Page layout parsing data:
★ ★ ★

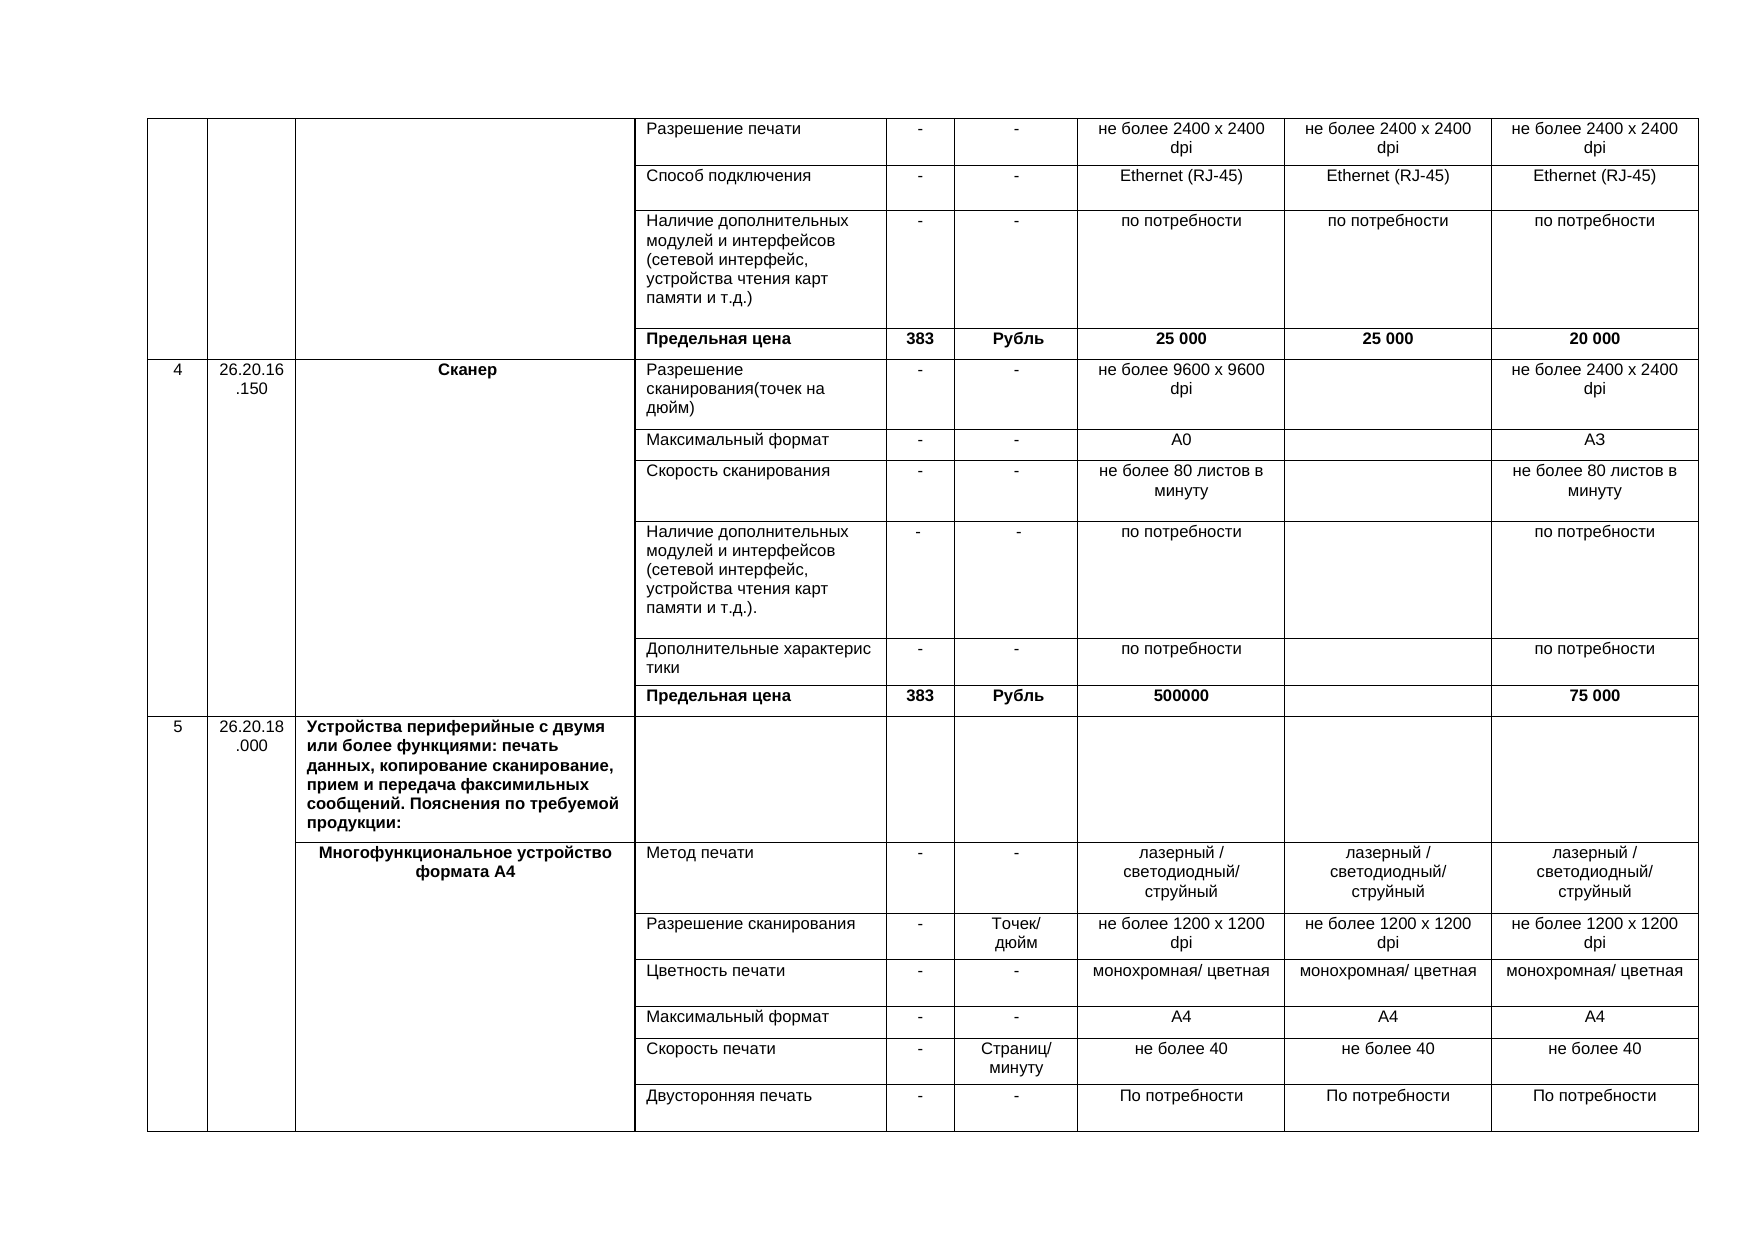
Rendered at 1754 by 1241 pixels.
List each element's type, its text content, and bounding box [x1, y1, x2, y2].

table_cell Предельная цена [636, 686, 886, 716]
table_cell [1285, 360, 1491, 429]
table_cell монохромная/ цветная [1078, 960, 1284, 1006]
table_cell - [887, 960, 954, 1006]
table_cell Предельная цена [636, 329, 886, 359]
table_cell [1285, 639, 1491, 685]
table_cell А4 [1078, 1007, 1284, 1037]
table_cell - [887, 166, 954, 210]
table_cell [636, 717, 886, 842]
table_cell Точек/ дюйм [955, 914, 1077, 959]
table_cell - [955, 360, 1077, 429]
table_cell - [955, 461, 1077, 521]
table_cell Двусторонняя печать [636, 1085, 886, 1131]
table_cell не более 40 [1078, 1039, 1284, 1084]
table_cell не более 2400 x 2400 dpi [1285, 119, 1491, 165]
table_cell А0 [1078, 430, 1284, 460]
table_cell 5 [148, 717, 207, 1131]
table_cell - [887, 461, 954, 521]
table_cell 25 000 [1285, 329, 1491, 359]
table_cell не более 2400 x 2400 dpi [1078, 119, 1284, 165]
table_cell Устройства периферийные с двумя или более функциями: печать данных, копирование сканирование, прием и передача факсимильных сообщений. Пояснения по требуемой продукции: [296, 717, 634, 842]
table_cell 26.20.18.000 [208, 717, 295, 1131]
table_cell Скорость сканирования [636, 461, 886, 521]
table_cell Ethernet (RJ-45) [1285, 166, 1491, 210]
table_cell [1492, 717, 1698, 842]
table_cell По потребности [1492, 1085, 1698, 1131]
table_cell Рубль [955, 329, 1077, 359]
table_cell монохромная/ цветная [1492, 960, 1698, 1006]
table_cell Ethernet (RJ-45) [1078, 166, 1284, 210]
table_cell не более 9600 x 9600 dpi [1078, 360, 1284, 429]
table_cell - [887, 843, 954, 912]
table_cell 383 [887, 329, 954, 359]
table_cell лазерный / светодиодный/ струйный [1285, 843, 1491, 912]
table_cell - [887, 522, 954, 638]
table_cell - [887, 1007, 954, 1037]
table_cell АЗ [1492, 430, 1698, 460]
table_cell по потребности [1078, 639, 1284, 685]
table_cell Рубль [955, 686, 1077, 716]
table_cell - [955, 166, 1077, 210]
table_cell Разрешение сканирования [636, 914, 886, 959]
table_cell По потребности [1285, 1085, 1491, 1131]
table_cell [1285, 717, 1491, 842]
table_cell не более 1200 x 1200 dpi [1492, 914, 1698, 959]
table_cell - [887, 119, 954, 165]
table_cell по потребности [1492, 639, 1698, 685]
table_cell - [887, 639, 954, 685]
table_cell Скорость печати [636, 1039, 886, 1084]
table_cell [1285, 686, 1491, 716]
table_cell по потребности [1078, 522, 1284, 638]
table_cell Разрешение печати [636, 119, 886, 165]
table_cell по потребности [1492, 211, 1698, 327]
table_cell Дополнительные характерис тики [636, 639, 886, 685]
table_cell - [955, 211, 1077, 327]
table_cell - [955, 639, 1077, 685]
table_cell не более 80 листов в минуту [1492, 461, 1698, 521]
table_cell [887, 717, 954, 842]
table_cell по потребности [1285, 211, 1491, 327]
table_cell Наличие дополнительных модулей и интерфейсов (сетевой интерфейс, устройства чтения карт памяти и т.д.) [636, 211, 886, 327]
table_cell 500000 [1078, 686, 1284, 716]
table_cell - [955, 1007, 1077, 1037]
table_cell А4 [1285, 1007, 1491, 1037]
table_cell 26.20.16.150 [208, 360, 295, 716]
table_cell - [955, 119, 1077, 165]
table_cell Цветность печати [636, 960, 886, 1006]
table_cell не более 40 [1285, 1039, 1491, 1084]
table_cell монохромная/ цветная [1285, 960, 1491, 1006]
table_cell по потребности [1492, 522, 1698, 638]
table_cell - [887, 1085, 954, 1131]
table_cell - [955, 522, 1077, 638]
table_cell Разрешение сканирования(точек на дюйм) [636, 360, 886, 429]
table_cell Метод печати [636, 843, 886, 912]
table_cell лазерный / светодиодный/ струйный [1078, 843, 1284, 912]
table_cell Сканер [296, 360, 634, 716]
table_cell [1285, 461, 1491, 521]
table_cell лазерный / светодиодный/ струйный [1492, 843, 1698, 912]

★ ★ ★

Every line containing the string "сканирования" is required; copy each such line from the data.

Solution below:
table_cell Скорость сканирования [636, 461, 886, 521]
table_cell Разрешение сканирования [636, 914, 886, 959]
table_cell Разрешение сканирования(точек на дюйм) [636, 360, 886, 429]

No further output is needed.